2024-12-14 –, Workshop Room 3
Come join RevEng as we discuss the role of machine learning in expediting the art of binary analysis culminating in a CTF designed to show case how these tools can be used.
So whether you are new, or a pro, to malware analysis and machine learning, we invite you to pop along, have some fun, and ask us as many questions as you'd like.
For over a decade security companies have been using machine learning to detect and protect against malicious binaries. Some have moved away entirely from traditional detection methods whilst others opt for a hybrid approach.
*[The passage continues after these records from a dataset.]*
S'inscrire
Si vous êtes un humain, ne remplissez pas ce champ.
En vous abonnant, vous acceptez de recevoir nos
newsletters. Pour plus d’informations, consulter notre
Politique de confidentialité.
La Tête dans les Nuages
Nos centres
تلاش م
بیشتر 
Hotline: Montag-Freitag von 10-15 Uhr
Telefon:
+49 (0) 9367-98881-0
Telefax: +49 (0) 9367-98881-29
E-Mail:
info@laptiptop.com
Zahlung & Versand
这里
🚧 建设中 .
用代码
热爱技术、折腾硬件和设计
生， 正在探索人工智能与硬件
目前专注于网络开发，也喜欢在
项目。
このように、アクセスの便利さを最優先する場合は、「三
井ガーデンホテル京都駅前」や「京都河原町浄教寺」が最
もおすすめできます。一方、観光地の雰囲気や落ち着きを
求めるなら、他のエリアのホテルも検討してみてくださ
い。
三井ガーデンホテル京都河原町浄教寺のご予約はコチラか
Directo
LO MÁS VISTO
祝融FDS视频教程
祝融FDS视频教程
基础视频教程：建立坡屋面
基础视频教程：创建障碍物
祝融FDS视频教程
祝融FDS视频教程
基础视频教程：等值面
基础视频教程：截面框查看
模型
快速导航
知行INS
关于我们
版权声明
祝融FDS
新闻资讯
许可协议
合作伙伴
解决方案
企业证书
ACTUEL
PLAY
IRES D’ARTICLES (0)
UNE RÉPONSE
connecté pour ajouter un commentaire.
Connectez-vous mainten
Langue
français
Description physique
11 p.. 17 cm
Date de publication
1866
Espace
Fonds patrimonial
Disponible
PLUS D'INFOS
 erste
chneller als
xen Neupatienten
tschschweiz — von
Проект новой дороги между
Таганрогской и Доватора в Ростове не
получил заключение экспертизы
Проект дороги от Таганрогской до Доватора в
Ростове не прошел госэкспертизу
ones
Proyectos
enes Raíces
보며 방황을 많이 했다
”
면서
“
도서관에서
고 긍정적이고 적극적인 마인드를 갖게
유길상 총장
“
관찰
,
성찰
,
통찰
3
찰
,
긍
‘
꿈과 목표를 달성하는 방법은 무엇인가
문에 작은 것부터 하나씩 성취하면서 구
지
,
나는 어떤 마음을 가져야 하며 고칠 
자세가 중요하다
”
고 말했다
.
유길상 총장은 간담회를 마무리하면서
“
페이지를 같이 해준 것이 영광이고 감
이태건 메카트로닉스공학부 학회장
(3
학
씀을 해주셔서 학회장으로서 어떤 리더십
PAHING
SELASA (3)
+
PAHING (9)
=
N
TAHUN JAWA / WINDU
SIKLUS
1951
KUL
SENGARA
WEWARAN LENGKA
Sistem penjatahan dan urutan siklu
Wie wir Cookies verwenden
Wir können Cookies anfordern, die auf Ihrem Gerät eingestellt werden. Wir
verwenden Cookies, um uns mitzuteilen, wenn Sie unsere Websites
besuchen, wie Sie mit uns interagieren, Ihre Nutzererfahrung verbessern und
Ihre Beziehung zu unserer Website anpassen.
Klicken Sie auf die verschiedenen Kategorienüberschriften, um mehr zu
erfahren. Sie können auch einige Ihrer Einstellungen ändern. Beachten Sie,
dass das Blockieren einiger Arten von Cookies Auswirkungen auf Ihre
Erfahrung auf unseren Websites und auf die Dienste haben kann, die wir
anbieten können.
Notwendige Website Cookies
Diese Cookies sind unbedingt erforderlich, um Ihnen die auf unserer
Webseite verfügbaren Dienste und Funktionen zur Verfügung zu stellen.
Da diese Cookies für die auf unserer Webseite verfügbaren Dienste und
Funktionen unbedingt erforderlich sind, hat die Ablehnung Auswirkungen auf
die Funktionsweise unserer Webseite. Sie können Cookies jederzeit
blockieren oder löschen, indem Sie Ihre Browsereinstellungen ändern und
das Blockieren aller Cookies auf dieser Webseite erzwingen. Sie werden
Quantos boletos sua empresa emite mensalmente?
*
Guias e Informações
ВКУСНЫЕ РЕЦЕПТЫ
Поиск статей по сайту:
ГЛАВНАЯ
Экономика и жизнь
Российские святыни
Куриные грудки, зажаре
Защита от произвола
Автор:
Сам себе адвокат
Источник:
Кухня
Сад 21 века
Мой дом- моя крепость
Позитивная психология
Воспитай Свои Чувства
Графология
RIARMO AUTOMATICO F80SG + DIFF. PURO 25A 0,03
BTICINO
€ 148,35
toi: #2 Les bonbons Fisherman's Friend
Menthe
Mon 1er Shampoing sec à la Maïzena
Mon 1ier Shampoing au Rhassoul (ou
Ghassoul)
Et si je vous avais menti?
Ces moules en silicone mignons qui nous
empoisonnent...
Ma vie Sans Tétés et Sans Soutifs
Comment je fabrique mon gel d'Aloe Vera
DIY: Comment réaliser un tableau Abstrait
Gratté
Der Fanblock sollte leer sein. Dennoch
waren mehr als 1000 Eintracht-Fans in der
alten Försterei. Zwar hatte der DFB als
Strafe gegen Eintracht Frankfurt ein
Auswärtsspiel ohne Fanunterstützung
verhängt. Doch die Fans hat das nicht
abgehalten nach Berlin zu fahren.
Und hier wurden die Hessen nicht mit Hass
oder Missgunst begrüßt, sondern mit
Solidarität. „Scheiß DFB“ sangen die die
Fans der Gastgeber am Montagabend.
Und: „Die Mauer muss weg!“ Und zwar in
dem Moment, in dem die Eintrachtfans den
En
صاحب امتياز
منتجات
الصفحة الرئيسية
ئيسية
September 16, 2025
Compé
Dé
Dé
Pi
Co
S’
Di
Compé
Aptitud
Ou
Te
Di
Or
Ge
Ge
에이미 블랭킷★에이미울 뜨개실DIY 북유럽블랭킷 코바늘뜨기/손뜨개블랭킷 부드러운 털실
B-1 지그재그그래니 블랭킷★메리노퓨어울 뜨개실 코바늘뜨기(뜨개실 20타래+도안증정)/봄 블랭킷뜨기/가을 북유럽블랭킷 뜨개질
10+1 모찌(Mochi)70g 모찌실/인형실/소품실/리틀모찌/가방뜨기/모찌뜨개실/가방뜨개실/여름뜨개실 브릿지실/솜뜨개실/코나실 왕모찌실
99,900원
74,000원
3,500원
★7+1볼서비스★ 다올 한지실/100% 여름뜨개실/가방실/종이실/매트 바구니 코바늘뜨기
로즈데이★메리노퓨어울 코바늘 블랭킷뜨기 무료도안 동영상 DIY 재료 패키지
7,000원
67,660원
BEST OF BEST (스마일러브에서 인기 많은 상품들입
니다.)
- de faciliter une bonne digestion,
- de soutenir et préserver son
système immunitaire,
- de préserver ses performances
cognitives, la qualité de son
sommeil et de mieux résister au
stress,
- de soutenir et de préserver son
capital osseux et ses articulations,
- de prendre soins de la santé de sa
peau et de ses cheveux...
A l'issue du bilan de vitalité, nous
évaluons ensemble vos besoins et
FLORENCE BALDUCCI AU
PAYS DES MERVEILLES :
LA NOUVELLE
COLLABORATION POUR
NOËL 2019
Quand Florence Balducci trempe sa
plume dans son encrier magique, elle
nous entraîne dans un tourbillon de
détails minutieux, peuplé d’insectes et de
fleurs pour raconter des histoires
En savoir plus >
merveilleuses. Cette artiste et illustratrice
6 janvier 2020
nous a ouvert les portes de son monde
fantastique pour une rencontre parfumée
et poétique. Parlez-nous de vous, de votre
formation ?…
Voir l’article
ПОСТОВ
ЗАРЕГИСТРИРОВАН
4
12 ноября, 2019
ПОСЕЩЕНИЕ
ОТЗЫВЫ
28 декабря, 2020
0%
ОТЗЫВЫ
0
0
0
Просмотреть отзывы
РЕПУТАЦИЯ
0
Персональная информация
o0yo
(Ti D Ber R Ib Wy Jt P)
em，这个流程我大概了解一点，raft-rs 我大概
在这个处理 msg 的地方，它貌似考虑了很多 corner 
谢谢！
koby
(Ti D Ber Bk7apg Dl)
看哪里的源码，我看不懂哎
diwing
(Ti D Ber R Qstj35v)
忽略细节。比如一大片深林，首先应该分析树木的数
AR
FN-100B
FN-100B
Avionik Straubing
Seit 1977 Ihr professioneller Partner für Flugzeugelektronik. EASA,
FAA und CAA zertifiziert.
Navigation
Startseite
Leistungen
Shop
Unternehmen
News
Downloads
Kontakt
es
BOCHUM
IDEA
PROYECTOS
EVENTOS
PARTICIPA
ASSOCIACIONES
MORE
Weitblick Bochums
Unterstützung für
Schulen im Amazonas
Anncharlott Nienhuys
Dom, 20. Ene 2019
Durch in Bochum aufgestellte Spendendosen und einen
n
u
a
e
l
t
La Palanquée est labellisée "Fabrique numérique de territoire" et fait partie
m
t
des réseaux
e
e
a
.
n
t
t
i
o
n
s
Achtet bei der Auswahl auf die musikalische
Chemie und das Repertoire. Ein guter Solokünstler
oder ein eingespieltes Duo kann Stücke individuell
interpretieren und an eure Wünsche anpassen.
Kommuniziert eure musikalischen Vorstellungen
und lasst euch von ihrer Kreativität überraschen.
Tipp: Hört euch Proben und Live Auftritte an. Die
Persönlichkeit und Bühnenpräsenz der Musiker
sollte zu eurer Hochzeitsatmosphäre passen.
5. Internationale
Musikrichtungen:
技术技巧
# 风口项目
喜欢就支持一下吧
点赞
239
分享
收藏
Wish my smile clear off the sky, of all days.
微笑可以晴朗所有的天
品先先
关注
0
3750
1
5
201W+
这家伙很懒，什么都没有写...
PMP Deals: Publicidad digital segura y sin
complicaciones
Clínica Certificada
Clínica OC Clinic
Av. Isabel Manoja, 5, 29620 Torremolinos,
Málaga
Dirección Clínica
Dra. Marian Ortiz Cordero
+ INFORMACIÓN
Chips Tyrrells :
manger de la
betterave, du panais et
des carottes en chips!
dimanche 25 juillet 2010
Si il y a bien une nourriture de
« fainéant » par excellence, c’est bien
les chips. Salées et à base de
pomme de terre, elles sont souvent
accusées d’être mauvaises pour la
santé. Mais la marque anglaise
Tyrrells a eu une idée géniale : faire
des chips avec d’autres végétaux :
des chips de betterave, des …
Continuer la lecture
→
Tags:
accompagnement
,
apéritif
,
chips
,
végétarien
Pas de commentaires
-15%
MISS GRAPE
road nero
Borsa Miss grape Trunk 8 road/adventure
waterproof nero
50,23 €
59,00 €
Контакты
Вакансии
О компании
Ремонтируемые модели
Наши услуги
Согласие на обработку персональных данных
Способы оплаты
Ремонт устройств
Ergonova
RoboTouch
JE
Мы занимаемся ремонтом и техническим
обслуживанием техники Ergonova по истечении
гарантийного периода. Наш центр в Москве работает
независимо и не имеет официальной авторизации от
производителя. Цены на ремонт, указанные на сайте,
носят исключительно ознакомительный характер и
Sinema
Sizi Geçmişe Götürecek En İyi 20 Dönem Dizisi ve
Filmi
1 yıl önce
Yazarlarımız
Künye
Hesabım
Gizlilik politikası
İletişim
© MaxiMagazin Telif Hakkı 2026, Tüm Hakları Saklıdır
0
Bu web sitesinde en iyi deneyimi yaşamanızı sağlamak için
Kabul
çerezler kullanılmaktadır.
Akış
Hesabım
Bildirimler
Either way, sometimes they're right, sometimes they're wrong, and sometimes they've no idea what they've detected; luckily for them they've usually got security experts on hand.
Attribution, accuracy, similar samples? These questions often fall on the shoulders of security experts and all of which can be time consuming to answer. "Your customer insists the file isn't malicious, let me take a look at that in more detail.", "I might not find any other samples because there is nothing overly unique." or what about "It might be group [x] because these two binaries share a few similar strings...".
What if there was another way?
Join us as we explore leveraging machine learning to aide researchers in malware analysis, attribution and threat hunting before putting these skills into practice by completing a small CTF challenge aimed at show casing what we think the future of binary analysis will look like.
David started his career in developing and operating large scale analytical platforms aimed at providing cyber defense. Over the following decade, that focus shifted to defensive research and operations, most notably at Cylance and Blackberry and was the Global Director of Threat Research but has always maintained a hands on approach.